Transcribed page contents:

---

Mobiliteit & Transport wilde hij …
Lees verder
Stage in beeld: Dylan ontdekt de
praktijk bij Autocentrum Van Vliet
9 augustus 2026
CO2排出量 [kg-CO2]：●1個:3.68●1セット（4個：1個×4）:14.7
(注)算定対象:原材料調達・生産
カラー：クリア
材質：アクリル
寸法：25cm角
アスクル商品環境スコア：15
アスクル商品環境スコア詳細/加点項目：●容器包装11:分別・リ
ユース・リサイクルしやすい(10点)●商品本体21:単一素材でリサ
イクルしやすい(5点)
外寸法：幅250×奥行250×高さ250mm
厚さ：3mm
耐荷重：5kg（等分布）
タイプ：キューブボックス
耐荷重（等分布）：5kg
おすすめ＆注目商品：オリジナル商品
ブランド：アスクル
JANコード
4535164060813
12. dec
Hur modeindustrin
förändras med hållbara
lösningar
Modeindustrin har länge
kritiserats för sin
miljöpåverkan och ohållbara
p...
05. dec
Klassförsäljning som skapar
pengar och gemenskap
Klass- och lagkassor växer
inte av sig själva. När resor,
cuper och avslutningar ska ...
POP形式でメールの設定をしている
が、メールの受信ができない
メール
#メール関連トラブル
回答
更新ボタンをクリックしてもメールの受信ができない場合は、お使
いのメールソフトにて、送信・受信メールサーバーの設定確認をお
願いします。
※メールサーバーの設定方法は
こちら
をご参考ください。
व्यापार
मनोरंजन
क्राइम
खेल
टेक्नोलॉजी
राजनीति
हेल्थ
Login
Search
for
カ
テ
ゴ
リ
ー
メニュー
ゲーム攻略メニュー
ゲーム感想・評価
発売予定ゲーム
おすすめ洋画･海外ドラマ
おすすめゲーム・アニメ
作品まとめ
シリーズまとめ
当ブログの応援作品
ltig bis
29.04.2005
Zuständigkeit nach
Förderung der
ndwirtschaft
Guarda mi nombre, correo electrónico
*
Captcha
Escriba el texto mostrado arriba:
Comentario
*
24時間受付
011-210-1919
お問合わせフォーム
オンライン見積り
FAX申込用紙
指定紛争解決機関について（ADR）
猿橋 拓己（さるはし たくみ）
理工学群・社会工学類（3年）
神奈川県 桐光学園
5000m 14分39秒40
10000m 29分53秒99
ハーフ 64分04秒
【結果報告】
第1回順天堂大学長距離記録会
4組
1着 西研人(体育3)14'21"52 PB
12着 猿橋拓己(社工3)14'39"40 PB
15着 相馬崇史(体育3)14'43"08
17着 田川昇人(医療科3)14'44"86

---

■ WORK ORDER:
Return all of the entries above exactly as they stand.

■ ANSWER:
Mobiliteit & Transport wilde hij …
Lees verder
Stage in beeld: Dylan ontdekt de
praktijk bij Autocentrum Van Vliet
9 augustus 2026
CO2排出量 [kg-CO2]：●1個:3.68●1セット（4個：1個×4）:14.7
(注)算定対象:原材料調達・生産
カラー：クリア
材質：アクリル
寸法：25cm角
アスクル商品環境スコア：15
アスクル商品環境スコア詳細/加点項目：●容器包装11:分別・リ
ユース・リサイクルしやすい(10点)●商品本体21:単一素材でリサ
イクルしやすい(5点)
外寸法：幅250×奥行250×高さ250mm
厚さ：3mm
耐荷重：5kg（等分布）
タイプ：キューブボックス
耐荷重（等分布）：5kg
おすすめ＆注目商品：オリジナル商品
ブランド：アスクル
JANコード
4535164060813
12. dec
Hur modeindustrin
förändras med hållbara
lösningar
Modeindustrin har länge
kritiserats för sin
miljöpåverkan och ohållbara
p...
05. dec
Klassförsäljning som skapar
pengar och gemenskap
Klass- och lagkassor växer
inte av sig själva. När resor,
cuper och avslutningar ska ...
POP形式でメールの設定をしている
が、メールの受信ができない
メール
#メール関連トラブル
回答
更新ボタンをクリックしてもメールの受信ができない場合は、お使
いのメールソフトにて、送信・受信メールサーバーの設定確認をお
願いします。
※メールサーバーの設定方法は
こちら
をご参考ください。
व्यापार
मनोरंजन
क्राइम
खेल
टेक्नोलॉजी
राजनीति
हेल्थ
Login
Search
for
カ
テ
ゴ
リ
ー
メニュー
ゲーム攻略メニュー
ゲーム感想・評価
発売予定ゲーム
おすすめ洋画･海外ドラマ
おすすめゲーム・アニメ
作品まとめ
シリーズまとめ
当ブログの応援作品
ltig bis
29.04.2005
Zuständigkeit nach
Förderung der
ndwirtschaft
Guarda mi nombre, correo electrónico
*
Captcha
Escriba el texto mostrado arriba:
Comentario
*
24時間受付
011-210-1919
お問合わせフォーム
オンライン見積り
FAX申込用紙
指定紛争解決機関について（ADR）
猿橋 拓己（さるはし たくみ）
理工学群・社会工学類（3年）
神奈川県 桐光学園
5000m 14分39秒40
10000m 29分53秒99
ハーフ 64分04秒
【結果報告】
第1回順天堂大学長距離記録会
4組
1着 西研人(体育3)14'21"52 PB
12着 猿橋拓己(社工3)14'39"40 PB
15着 相馬崇史(体育3)14'43"08
17着 田川昇人(医療科3)14'44"86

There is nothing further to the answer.